ABCA1-mediated lipid efflux restrains oxidative stress and neuroinflammation after spinal cord injury
摘要
Spinal cord injury (SCI) triggers a persistent inflammatory microenvironment that contributes to secondary tissue damage and neurological dysfunction. However, the metabolic mechanisms sustaining activation of lesion-associated phagocytes remain incompletely understood. Here, we identify lipid-laden microglia/macrophages as a metabolically stressed inflammatory state that emerges after SCI and investigate the role of lipid efflux in regulating this process.
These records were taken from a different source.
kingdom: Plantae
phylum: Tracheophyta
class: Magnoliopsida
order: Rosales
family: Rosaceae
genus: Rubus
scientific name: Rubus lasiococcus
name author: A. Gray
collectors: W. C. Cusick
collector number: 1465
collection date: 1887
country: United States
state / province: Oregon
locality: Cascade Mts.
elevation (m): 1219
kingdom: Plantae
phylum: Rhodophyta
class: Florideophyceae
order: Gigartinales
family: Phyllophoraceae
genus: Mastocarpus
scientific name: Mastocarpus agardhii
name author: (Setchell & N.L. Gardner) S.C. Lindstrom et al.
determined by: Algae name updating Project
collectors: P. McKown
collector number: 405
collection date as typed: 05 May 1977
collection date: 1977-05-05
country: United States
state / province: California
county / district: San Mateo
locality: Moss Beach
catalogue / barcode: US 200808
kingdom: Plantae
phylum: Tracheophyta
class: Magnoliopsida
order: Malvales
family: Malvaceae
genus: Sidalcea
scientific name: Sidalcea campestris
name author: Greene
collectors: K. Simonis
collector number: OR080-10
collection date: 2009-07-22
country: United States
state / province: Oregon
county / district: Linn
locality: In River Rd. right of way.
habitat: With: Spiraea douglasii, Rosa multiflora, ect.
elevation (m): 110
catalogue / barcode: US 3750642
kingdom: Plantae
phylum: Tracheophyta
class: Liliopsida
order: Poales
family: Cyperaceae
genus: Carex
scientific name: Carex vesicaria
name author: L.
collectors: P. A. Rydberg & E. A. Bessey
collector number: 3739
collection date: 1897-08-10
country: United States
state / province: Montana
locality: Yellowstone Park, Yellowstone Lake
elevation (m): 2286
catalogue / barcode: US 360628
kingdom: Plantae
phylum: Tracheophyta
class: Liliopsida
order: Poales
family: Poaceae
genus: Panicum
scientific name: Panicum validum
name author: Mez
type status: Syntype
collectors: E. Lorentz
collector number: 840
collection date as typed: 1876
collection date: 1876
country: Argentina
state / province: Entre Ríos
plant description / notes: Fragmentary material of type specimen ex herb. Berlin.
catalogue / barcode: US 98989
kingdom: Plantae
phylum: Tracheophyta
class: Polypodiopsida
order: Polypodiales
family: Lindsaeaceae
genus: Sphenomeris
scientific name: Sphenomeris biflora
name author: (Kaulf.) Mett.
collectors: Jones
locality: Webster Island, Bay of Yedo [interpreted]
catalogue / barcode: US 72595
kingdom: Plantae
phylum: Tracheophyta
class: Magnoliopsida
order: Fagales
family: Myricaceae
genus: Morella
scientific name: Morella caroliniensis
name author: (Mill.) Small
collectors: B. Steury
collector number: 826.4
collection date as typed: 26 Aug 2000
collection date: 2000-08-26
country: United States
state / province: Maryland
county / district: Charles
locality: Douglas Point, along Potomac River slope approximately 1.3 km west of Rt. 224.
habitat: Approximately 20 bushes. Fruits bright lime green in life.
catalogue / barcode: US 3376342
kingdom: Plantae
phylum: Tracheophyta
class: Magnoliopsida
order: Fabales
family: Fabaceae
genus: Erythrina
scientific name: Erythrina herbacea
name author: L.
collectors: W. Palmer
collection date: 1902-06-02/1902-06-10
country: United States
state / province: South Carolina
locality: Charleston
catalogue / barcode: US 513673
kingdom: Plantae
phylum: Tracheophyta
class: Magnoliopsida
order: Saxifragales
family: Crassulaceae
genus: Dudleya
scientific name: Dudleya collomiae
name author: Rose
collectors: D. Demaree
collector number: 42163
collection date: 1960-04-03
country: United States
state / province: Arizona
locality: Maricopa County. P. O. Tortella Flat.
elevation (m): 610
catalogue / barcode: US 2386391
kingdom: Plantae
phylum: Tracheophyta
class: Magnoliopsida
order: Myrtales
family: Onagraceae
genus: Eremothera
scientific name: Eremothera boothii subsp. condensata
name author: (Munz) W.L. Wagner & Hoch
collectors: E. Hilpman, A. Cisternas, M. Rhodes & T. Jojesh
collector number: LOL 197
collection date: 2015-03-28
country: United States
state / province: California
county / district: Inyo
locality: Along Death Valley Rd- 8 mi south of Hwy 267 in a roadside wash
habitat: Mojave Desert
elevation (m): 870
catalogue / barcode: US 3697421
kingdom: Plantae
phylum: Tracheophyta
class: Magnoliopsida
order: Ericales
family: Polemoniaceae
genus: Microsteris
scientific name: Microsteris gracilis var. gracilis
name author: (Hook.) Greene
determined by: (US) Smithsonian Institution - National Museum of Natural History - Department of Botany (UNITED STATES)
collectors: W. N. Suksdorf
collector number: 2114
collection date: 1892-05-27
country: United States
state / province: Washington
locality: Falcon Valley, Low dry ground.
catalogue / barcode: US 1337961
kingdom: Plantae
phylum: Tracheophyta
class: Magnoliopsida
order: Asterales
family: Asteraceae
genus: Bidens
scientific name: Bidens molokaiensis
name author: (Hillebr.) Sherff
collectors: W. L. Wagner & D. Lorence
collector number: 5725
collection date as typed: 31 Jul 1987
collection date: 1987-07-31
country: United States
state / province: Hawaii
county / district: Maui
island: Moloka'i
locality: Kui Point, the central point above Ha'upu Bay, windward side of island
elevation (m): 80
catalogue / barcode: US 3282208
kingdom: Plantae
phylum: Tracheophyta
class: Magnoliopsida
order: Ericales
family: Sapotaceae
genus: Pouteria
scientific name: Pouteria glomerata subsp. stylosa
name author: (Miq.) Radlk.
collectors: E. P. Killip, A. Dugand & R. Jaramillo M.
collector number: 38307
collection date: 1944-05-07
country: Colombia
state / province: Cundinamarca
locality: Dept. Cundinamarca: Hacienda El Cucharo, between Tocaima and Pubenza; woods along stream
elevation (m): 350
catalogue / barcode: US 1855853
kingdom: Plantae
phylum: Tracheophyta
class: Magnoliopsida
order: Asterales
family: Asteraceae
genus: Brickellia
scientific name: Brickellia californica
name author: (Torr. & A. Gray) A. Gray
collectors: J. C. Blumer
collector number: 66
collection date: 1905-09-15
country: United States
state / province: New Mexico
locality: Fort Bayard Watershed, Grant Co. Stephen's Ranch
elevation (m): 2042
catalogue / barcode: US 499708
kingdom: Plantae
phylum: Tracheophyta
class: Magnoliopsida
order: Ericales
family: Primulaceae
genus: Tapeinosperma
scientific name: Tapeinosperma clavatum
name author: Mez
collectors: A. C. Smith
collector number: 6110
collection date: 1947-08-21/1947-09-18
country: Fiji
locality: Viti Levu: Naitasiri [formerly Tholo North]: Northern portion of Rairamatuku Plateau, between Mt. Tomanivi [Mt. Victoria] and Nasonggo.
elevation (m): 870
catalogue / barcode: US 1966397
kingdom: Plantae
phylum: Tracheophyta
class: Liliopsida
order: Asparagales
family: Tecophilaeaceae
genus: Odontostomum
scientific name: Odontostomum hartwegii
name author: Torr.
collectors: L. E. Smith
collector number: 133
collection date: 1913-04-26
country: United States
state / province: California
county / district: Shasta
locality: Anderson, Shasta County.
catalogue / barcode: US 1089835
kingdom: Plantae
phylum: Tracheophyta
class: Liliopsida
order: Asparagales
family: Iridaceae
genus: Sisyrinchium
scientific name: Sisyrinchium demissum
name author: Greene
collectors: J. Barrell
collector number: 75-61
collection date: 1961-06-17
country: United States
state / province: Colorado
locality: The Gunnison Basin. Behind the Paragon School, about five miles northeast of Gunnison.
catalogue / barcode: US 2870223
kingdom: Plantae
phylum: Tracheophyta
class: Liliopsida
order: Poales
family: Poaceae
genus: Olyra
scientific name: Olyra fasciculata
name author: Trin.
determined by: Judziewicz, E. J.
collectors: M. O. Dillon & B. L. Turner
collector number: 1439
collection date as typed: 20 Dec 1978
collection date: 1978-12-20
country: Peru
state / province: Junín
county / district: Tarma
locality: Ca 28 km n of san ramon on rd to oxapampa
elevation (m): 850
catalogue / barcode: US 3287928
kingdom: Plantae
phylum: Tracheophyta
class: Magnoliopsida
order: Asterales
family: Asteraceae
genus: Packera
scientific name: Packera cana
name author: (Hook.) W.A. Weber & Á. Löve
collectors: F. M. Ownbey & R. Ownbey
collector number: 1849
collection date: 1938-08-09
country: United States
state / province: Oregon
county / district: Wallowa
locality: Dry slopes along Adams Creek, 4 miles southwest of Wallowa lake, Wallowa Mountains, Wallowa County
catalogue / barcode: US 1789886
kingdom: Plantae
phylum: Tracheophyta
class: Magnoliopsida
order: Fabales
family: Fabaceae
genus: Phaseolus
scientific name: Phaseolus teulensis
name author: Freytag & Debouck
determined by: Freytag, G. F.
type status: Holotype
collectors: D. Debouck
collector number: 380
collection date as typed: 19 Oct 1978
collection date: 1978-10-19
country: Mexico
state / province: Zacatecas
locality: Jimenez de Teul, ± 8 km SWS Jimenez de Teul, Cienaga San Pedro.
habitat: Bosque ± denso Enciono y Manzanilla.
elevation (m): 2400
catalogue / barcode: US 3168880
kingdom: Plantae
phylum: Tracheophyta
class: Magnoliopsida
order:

Single-nucleus and immune-enriched transcriptomic analyses revealed coordinated upregulation of cholesterol transport and inflammatory pathways in lesion-associated phagocytes. Among lipid transporters, the ATP-binding cassette transporter ABCA1 was consistently induced across post-injury stages. Conditional deletion of ABCA1 in Cx3cr1-lineage cells led to excessive lipid droplet accumulation, enhanced reactive oxygen species production, sustained pro-inflammatory cytokine expression, and impaired locomotor recovery following SCI. To therapeutically target this pathway, we performed structure-guided virtual screening and identified the small molecule Z231 as an ABCA1-binding compound. Pharmacological activation of ABCA1 reduced lipid accumulation, suppressed oxidative stress and inflammatory gene expression, and partially restored mitochondrial metabolic balance in microglia exposed to myelin debris. In vivo, systemic Z231 administration attenuated inflammatory signaling and improved functional recovery after SCI. Together, these findings identify ABCA1-mediated lipid efflux as a key regulator of microglial metabolic stress and neuroinflammation after spinal cord injury, and suggest that targeting lipid handling pathways may represent a potential therapeutic strategy for SCI.